Dit is een kort en op het eerste gezicht nogal raadselachtig hoofdstukje. Laten we toch eens kijken of we er achter kunnen komen wat Epictetus hier bedoelt. Het doel dat de stoïcijnse boogschutter probeert te raken is de virtuositeit. Volgens Epictetus is het daarbij in principe altijd mogelijk om de roos van de schietschijf te raken. De wereld van goed en kwaad speelt zich voor hem volledig af in de binnenwereld van het beoordelen van gebeurtenissen uit de buitenwereld. Het is wat je denkt over een bepaalde gebeurtenis wat bepaalt hoe je je voelt. Je gedachten en oordelen zijn de enige echte bron van goed en kwaad. Een juist oordeel over de buitenwereld is goed en een verkeerd oordeel is slecht. Juiste oordelen zijn het equivalent van een schot in de roos en onjuiste oordelen zijn de missers van onze stoïcijnse boogschutter.

In de wilde buitenwereld bestaat niet zoiets als goed en kwaad.
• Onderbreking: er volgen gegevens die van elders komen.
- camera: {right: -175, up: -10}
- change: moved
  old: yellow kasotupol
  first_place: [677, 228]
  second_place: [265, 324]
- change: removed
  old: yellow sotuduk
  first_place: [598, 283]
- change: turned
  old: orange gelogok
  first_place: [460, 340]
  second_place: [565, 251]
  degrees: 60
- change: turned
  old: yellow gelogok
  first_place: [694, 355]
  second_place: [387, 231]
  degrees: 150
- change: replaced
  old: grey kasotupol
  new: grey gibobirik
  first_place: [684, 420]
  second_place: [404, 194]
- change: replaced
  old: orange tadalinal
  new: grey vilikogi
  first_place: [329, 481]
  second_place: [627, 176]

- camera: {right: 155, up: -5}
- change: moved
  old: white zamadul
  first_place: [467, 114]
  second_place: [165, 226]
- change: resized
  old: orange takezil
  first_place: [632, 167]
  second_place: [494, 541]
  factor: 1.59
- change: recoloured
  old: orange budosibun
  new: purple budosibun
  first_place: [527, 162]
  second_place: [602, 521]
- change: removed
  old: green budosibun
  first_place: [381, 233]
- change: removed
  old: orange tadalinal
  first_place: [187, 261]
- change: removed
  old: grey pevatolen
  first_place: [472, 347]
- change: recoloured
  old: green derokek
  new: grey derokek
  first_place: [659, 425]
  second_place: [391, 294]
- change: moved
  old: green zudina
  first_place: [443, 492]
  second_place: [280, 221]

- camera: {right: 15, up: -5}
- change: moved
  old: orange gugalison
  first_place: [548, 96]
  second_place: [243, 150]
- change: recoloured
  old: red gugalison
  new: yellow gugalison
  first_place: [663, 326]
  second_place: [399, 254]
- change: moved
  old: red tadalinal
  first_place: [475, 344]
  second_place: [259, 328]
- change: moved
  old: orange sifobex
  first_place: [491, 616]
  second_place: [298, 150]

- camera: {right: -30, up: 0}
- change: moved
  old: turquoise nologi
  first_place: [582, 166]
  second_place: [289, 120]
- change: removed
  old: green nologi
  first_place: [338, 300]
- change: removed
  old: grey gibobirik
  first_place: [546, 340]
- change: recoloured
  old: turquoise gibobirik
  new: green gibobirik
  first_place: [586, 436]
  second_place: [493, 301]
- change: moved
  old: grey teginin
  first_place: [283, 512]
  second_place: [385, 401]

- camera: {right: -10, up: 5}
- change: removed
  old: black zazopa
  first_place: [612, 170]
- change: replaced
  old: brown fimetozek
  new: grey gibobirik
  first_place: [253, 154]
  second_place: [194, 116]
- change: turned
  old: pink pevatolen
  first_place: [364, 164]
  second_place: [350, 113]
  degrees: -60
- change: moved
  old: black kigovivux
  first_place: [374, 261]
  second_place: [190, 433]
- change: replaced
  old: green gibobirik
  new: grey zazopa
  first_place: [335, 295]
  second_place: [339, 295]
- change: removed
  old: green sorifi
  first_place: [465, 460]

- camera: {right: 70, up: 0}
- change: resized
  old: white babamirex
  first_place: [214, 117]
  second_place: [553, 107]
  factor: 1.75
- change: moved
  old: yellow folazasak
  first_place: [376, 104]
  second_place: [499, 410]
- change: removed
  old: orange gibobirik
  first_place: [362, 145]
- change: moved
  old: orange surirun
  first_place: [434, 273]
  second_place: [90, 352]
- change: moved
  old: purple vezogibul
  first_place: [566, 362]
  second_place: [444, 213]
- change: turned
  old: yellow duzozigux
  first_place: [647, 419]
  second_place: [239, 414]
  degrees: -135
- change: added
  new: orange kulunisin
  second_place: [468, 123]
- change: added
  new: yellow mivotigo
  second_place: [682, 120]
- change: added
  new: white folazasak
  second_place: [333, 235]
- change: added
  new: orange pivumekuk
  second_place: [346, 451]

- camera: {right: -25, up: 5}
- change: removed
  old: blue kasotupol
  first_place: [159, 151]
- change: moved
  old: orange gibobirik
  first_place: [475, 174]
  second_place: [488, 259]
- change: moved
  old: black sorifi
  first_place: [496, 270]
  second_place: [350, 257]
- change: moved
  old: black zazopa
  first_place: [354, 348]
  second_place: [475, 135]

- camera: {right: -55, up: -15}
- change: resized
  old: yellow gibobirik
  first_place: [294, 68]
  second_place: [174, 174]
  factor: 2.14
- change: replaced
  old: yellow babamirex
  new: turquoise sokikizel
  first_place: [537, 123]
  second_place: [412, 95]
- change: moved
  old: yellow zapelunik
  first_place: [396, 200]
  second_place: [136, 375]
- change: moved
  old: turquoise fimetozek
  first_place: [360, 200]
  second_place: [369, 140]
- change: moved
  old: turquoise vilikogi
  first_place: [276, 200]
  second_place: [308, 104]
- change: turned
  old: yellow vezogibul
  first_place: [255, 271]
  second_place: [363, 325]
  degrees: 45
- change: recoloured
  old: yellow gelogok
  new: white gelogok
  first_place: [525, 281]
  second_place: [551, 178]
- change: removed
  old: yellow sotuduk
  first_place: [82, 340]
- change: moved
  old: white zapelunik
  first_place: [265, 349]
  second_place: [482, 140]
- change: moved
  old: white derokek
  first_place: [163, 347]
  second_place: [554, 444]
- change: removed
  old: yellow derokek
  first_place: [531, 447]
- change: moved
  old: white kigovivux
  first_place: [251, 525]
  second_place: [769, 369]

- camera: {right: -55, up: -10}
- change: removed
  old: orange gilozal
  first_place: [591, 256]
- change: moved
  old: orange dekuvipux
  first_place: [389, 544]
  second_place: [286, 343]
Dat is de wereld van feiten van dingen waar je geen noemenswaardige invloed op kunt uitoefenen. Er gebeurt natuurlijk van alles in die boze wereld wat we liever niet hadden gehad. Er zijn natuurrampen, ziektes en kwaadaardige mensen. Dingen die je het leven behoorlijk zuur kunnen maken. Maar voor de stoïcijnen is daar niets slechts aan. Het zijn ‘facts of life’ waar je mee moet leren omgaan. Ze zijn in wezen niet goed of slecht maar gewoon neutraal. De stoïcijnse filosofie is er vooral op gericht om te leren om te gaan met de wisselvalligheden van het lot. De geschiedenis beweegt zich langs door natuurwetten uitgesleten paden. Als nietig persoontje kan je daar niet zo heel veel aan veranderen. Het enige waar je wel iets aan kunt doen is de houding die je tegenover die gebeurtenissen aanneemt. Dat is voor Epictetus de enige echte bron van goed en kwaad. Dat is de schietschijf waar onze stoïcijnse boogschutter op mikt.